• _WHAT NEEDS TO BE DONE_: All lines in the records below with the word "blob" must be returned.

# # #

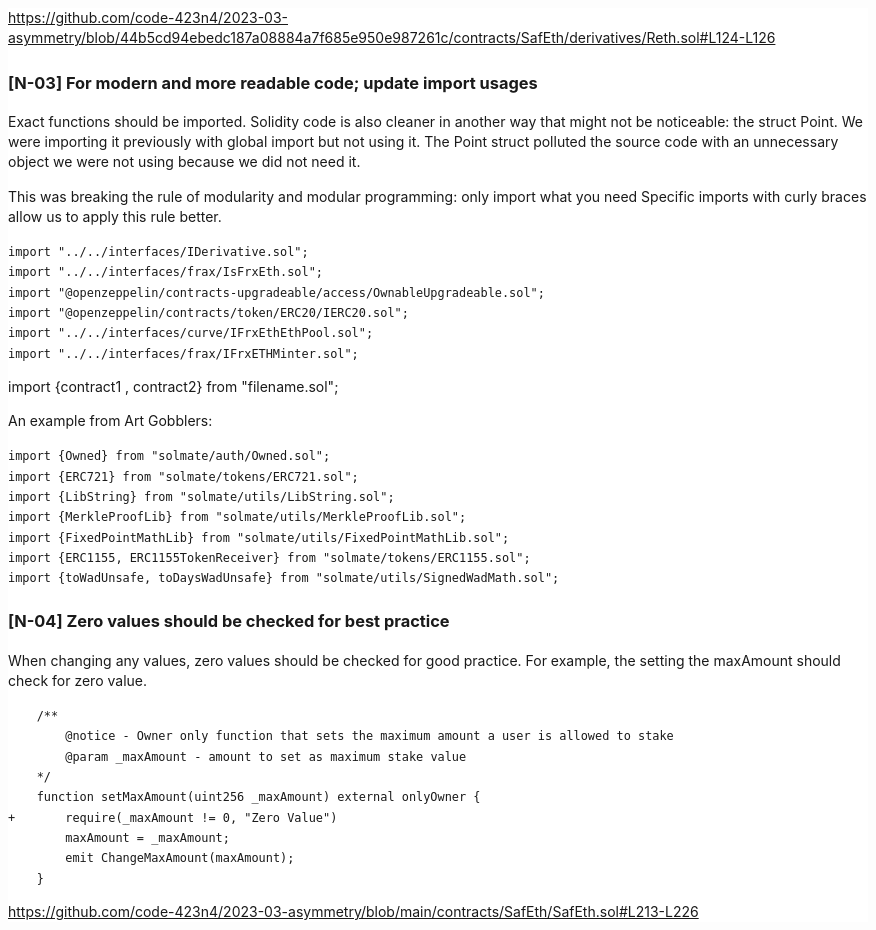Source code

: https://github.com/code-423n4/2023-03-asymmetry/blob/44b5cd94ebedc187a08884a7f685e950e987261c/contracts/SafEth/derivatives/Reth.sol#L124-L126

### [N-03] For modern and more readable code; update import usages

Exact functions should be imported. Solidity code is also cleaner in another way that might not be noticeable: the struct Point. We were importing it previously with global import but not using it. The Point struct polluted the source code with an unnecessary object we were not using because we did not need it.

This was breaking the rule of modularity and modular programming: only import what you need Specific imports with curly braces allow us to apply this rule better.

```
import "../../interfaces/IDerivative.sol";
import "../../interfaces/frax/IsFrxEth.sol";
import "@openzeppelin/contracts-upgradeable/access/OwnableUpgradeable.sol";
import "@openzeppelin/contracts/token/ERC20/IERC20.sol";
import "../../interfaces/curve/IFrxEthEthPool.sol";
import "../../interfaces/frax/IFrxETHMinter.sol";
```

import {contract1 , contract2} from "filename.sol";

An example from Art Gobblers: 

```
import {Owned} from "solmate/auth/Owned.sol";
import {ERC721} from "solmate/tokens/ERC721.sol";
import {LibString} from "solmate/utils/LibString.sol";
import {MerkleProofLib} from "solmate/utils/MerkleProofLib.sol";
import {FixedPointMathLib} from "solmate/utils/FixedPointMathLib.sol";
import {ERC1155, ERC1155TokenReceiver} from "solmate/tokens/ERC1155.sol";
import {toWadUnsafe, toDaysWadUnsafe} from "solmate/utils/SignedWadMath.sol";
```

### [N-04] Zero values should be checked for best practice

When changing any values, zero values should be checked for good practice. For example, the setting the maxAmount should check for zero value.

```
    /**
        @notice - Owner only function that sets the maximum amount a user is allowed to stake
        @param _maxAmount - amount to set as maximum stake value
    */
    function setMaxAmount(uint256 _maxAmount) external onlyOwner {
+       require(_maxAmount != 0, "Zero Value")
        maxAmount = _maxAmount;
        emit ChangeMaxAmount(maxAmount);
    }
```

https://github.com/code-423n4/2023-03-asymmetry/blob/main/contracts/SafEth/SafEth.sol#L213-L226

# # #

• _WRITTEN ANSWER_:
: https://github.com/code-423n4/2023-03-asymmetry/blob/44b5cd94ebedc187a08884a7f685e950e987261c/contracts/SafEth/derivatives/Reth.sol#L124-L126
https://github.com/code-423n4/2023-03-asymmetry/blob/main/contracts/SafEth/SafEth.sol#L213-L226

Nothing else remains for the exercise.